Many varieties of trunked two-way radio communications systems are known in the art. FIG. 1 is a block diagram illustrating both a typical conventional radio system 101 and a trunked radio system 103. In the conventional radio system 101, a plurality of subscriber units are formed into talkgroups. Each talkgroup uses separate channels for communication. Thus, each talkgroup is served by one channel. In contrast, the trunked radio system 103 and its subscriber units use a pool of channels for virtually an unlimited number of talkgroups. Thus, all talkgroups are served by all channels. The trunked radio system 103 works to take advantage of the probability that not all talkgroups need a channel for communication at the same time. Estimates are made about how much load a typical user presents to the system in terms of calls per hour and duration of each call. For a traffic load, fewer channels are required since all talkgroups are served by all channels. Combining this with the number of users on the system, and the acceptable quality of service (QoS), determines how many trunked channels are required to satisfactorily serve the number of users. With a given number of channels, a much greater number of talkgroups can be accommodated as compared with conventional radio systems. Hence, a primary purpose of a trunked radio system is the efficient utilization of channels allowing for more users to carry many conversations over a fewer number of distinct channels.

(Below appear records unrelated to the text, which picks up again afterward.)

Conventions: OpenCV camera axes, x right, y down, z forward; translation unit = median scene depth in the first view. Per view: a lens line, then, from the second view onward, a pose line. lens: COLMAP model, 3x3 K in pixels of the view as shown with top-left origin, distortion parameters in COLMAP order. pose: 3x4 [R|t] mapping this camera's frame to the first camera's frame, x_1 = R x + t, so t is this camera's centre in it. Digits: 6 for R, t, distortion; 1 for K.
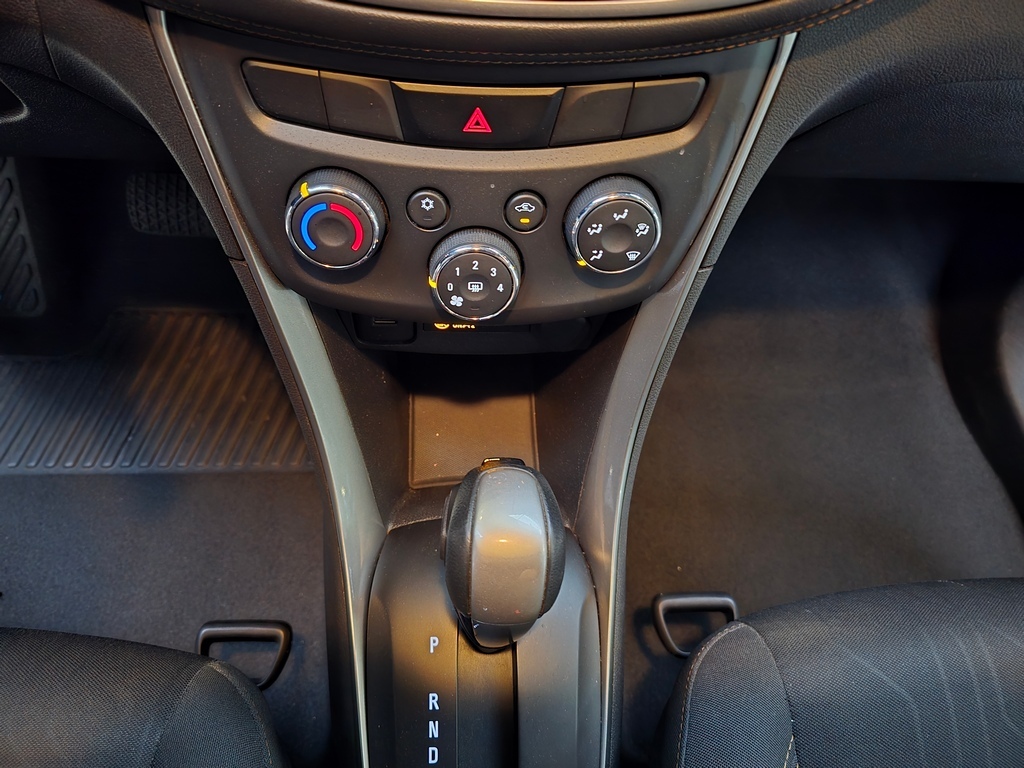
lens RADIAL K [[706.3, 0, 512.0], [0, 706.3, 384.0], [0, 0, 1]] dist [0.003065, -0.002770]
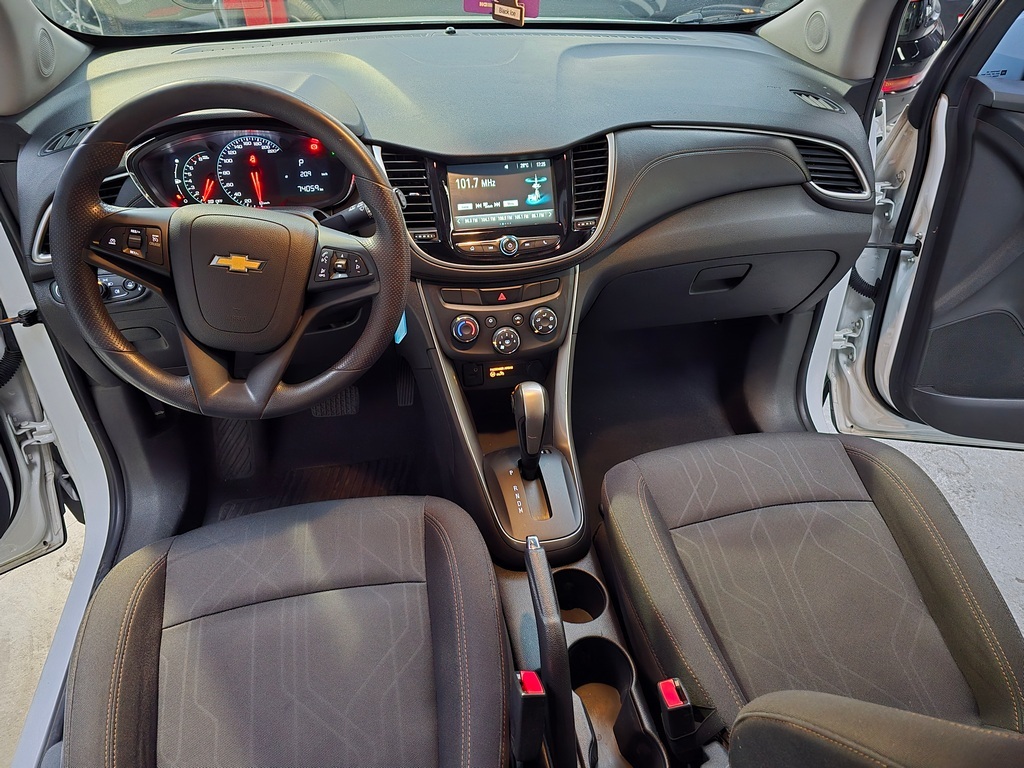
lens RADIAL K [[706.3, 0, 512.0], [0, 706.3, 384.0], [0, 0, 1]] dist [0.003065, -0.002770]
pose [[0.982032, -0.152756, 0.110809, -0.450446], [0.185332, 0.891334, -0.413735, 1.496858], [-0.035567, 0.426837, 0.903629, -2.045264]]
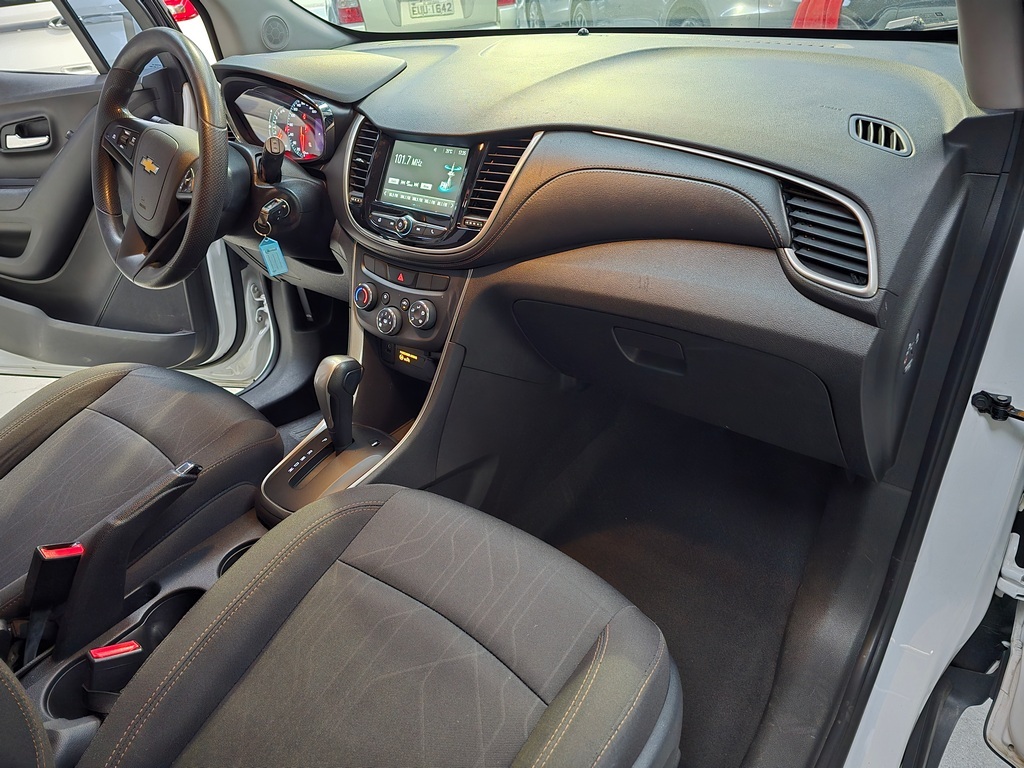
lens RADIAL K [[706.3, 0, 512.0], [0, 706.3, 384.0], [0, 0, 1]] dist [0.003065, -0.002770]
pose [[0.737235, 0.232101, -0.634518, 2.657936], [-0.531170, 0.779500, -0.332023, 0.913087], [0.417544, 0.581816, 0.697960, -0.938368]]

As illustrated in FIG. 2, a trunked radio system can be either a centralized trunked radio system 201 or a decentralized trunked radio system 203. A centralized trunked radio system 201 uses a dedicated or exclusive channel, which is often referred to as a control channel, for communication between subscriber units and a central controller 205. Other terms that sometimes refer to the central controller 205 include trunking controller, site controller, resource allocator, channel allocator, controller, and other like terms. The subscriber units constantly monitor the control channel for channel assignment instructions. In order to start a group call (i.e., a one-to-many call), a subscriber unit requests that a channel is allocated for its use, and the central controller 205 transmits instructions telling the subscriber units in the group to switch to a traffic channel assigned for that call. A similar process is followed when a subscriber unit starts an individual call (i.e., a one-to-one call).
A decentralized trunked radio system 203, however, does not require the use of an exclusive channel. The intelligence or control function for assignment of a channel to a call remains in the subscriber units. Thus, the decentralized trunked radio system 203 can co-exist with conventional users on the same channels without the use of the control channel. When a call is initiated by a subscriber unit, the channel assignment is determined by the logic in subscriber units, not by a controller. In operation, a subscriber unit scans the channels, finds an idle channel and starts a call on the idle channel. One disadvantage of the decentralized trunked radio system 203 is that the scan to find an idle channel significantly increases the access time, which often provides for unacceptably high latency delays during call set up.
Skilled artisans will appreciate that elements in the figures are illustrated for simplicity and clarity and have not necessarily been drawn to scale. For example, the dimensions of some of the elements in the figures may be exaggerated relative to other elements to help to improve understanding of embodiments of the present invention.
The apparatus and method components have been represented where appropriate by conventional symbols in the drawings, showing only those specific details that are pertinent to understanding the embodiments of the present invention so as not to obscure the disclosure with details that will be readily apparent to those of ordinary skill in the art having the benefit of the description herein.